The Jabberwock and the Converser

’Twas brillig, and the slithy toves

Did gyre and gimble in the wabe

So begins Dodgson/Carroll’s poem Jabberwocky.  I read it aloud without introduction as the students colored their own Jabberwock puppets.  The coloring focused students’ attention, as they were, as usual, excited about the impending puppet use.  They commented on the poem:

  • “That doesn’t make sense.” (L)
  • “Is it a boy?” (J, about the illustration, which looks like a girl but is called “he” in the poem)
  • “How old is the story?” (C, thinking that it’s pretty old since it starts with “’twas”)
  • “Well, it makes a little sense… It was in Alice in Wonderland.  A lot of that doesn’t make sense.” (M)

Everyone was then focused enough to attack some statements on the board.  These statements were all conditional or categorical.  The children added a few of their own, and came up with responses appropriate to D’s creation, The Backwardser.  They tried to categorize the Backwardser as Knight, Liar, or Normal.  Then they revisited their debate about how to categorize the Blender, who gives a compound sentence comprised of a statement and its negation.  Some attempted to find explanations for, or loopholes in, sentences such as “I love you and I don’t love you,” and “This pencil is yellow and it is not yellow,” while others considered them to be lies.  They did not reach a consensus, although the latter opinion prevails at this point.

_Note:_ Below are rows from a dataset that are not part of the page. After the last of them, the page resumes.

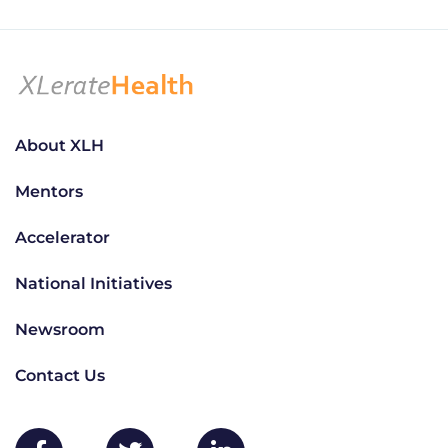
About XLH
Mentors
Accelerator
National Initiatives
Newsroom
Contact Us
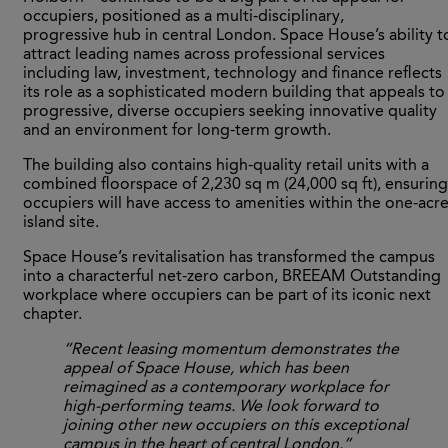
occupiers, positioned as a multi-disciplinary,
progressive hub in central London. Space House’s ability t
attract leading names across professional services
including law, investment, technology and finance reflects
its role as a sophisticated modern building that appeals to
progressive, diverse occupiers seeking innovative quality
and an environment for long-term growth.
The building also contains high-quality retail units with a
combined floorspace of 2,230 sq m (24,000 sq ft), ensuring
occupiers will have access to amenities within the one-acr
island site.
Space House’s revitalisation has transformed the campus
into a characterful net-zero carbon, BREEAM Outstanding
workplace where occupiers can be part of its iconic next
chapter.
“Recent leasing momentum demonstrates the
appeal of Space House, which has been
reimagined as a contemporary workplace for
high-performing teams. We look forward to
joining other new occupiers on this exceptional
campus in the heart of central London.”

I then introduced Waggy (the fox puppet) in a pair of high-top purple sequined sneakers.  The kids read the statements on the board to him, and tried to guess his role.

  • Baseball is a type of sport.
  • Thunder is a type of storm.
  • If it rains, then I get wet.
  • If there’s a fire, then there is smoke.  (Interestingly I had accidentally written the converse of this statement first, and the kids demanded that I switch it to this.)

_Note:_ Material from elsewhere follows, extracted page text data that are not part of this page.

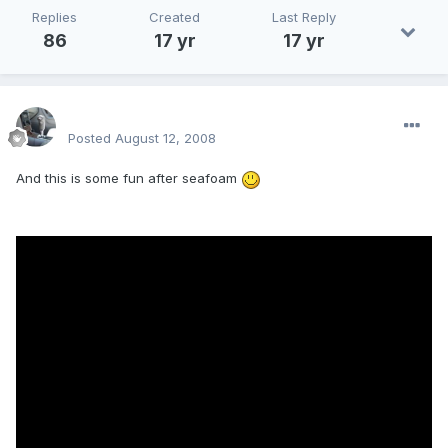
Replies
Created
Last Reply
86
17 yr
17 yr
enginph
Posted
August 12, 2008
And this is some fun after seafoam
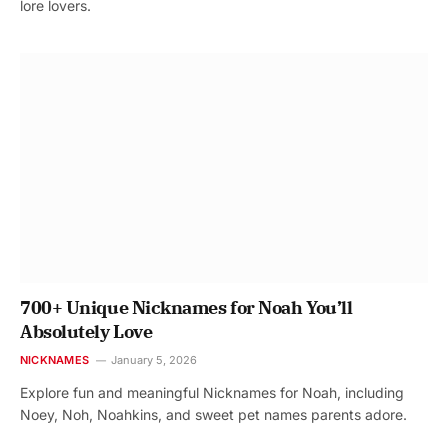
lore lovers.
700+ Unique Nicknames for Noah You’ll
Absolutely Love
NICKNAMES
January 5, 2026
Explore fun and meaningful Nicknames for Noah, including
Noey, Noh, Noahkins, and sweet pet names parents adore.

Waggy gave the converse of each statement, for instance, “If there’s smoke, then there’s a fire.”

The kids called him a Switcher, and a few other things.  They described this manipulation as “taking the end and putting it at the beginning.”    I called him The Converser, a label the kids found pretty lame because many were unfamiliar with Converse sneakers, and the rest realized that they weren’t “real” Converses.  I asked the kids to predict Waggy’s response to a few more statements, which they did with glee:

  • If I am a human, then I am mortal.
  • If you are a sailor, then you are a good swimmer.

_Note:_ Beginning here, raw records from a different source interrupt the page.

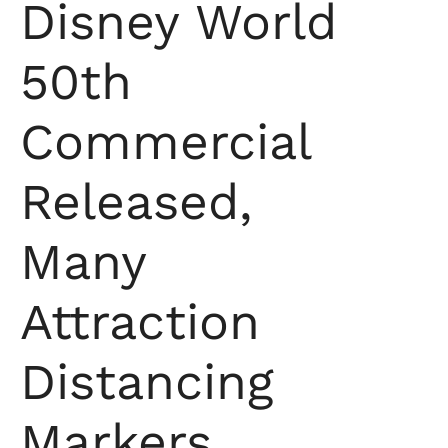
Disney World
50th
Commercial
Released,
Many
Attraction
Distancing
Markers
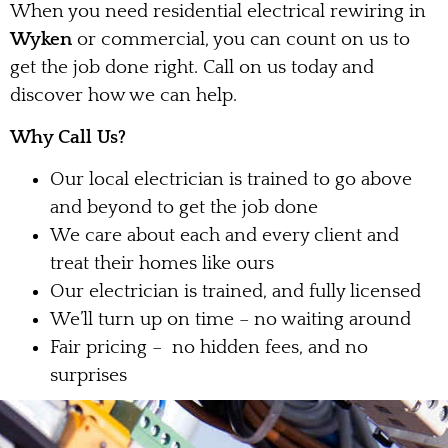
When you need residential electrical rewiring in
Wyken
or commercial, you can count on us to
get the job done right. Call on us today and
discover how we can help.
Why Call Us?
Our local electrician is trained to go above
and beyond to get the job done
We care about each and every client and
treat their homes like ours
Our electrician is trained, and fully licensed
We’ll turn up on time – no waiting around
Fair pricing – no hidden fees, and no
surprises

I did not even have to ask for the truth value of each statement and its converse; the kids were calling them out.  They were also coming up with their own statements for Waggy until everyone was shouting over each other.  It was time to refocus, so I moved the group to the floor on the other side of the room and got out my Bobble Head Doll.  This activity quickly relaxed and focused the group, so M and V then finally got their turns to play roles with the puppets.

M played a Negator and had fun negating such student-produced statements as “You are not a fox,” and “Mia is not wearing blue pants.”

V chose a sock puppet with pom-poms.  “You are made out of a sock,” said someone.

“I am made out of a sock and bally things,” said V/sock.

“V has 3 legs,” said someone else.

“V has 1 leg,” replied V/sock.

“Poor V,” consoled S, as class time ended with a bit of uncertainty over the sock’s role as V was determined to prove that a Negator does not have to be a Normal.  He and a few others clustered around me as I straightened the room after class.  V posited that a Negator could be a type of Liar if the statements were numerical.  He demonstrated example after example of untruthful statements in response to numerical falsehoods, and identified them as both lies and negations. For instance, I said “1 + 1 = 3.”  He responded “1 + 1 = 5.”  I was afraid that I had burst his bubble when I finally asked, “Are your responses true negations, or are they fancy wordplay?”

“Well, they are fancy wordplay,” admitted V, but he was not deflated.  He (and the others who were listening) left with the intention of developing a justification for the conjecture that fancy wordplay might be a type of negation that allows a lie to be negated by another lie.

Once again, the kids have given me something to think about between sessions.